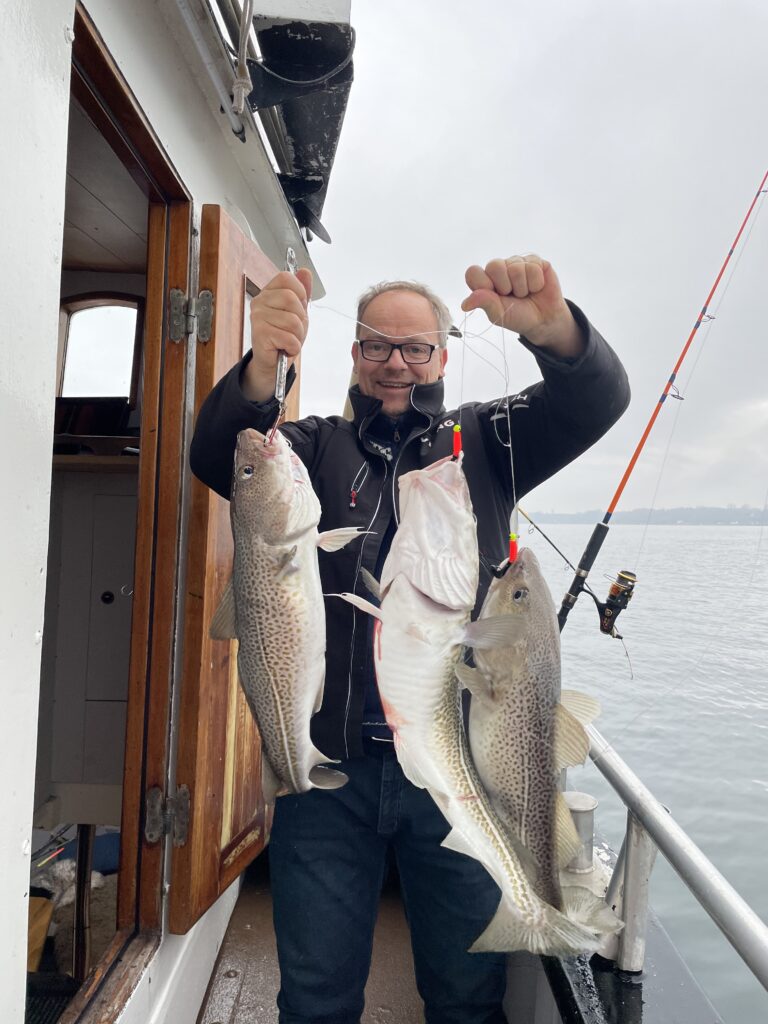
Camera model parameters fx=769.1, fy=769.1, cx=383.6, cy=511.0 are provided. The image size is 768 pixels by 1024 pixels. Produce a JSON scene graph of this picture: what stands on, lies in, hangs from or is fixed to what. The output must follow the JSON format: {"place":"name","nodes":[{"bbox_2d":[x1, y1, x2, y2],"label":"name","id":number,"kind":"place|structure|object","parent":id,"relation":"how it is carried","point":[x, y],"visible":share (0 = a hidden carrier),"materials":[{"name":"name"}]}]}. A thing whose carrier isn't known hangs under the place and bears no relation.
{"place":"outdoors","nodes":[
{"label":"outdoors","id":0,"kind":"place"},
{"bbox_2d":[202,851,424,1023],"label":"boat deck","id":1,"kind":"structure","parent":0,"point":[235,1022],"materials":[{"name":"brown wood"}]},
{"bbox_2d":[0,0,324,1023],"label":"boat cabin","id":2,"kind":"object","parent":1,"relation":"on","point":[60,37],"visible":0.5,"materials":[{"name":"white paint"}]},
{"bbox_2d":[27,895,53,971],"label":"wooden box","id":3,"kind":"object","parent":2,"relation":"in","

====================

Without the pictures, return the records above exactly as written.

Camera model parameters fx=769.1, fy=769.1, cx=383.6, cy=511.0 are provided. The image size is 768 pixels by 1024 pixels. Produce a JSON scene graph of this picture: what stands on, lies in, hangs from or is fixed to what. The output must follow the JSON format: {"place":"name","nodes":[{"bbox_2d":[x1, y1, x2, y2],"label":"name","id":number,"kind":"place|structure|object","parent":id,"relation":"how it is carried","point":[x, y],"visible":share (0 = a hidden carrier),"materials":[{"name":"name"}]}]}. A thing whose carrier isn't known hangs under the place and bears no relation.
{"place":"outdoors","nodes":[
{"label":"outdoors","id":0,"kind":"place"},
{"bbox_2d":[202,851,424,1023],"label":"boat deck","id":1,"kind":"structure","parent":0,"point":[235,1022],"materials":[{"name":"brown wood"}]},
{"bbox_2d":[0,0,324,1023],"label":"boat cabin","id":2,"kind":"object","parent":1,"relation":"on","point":[60,37],"visible":0.5,"materials":[{"name":"white paint"}]},
{"bbox_2d":[27,895,53,971],"label":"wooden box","id":3,"kind":"object","parent":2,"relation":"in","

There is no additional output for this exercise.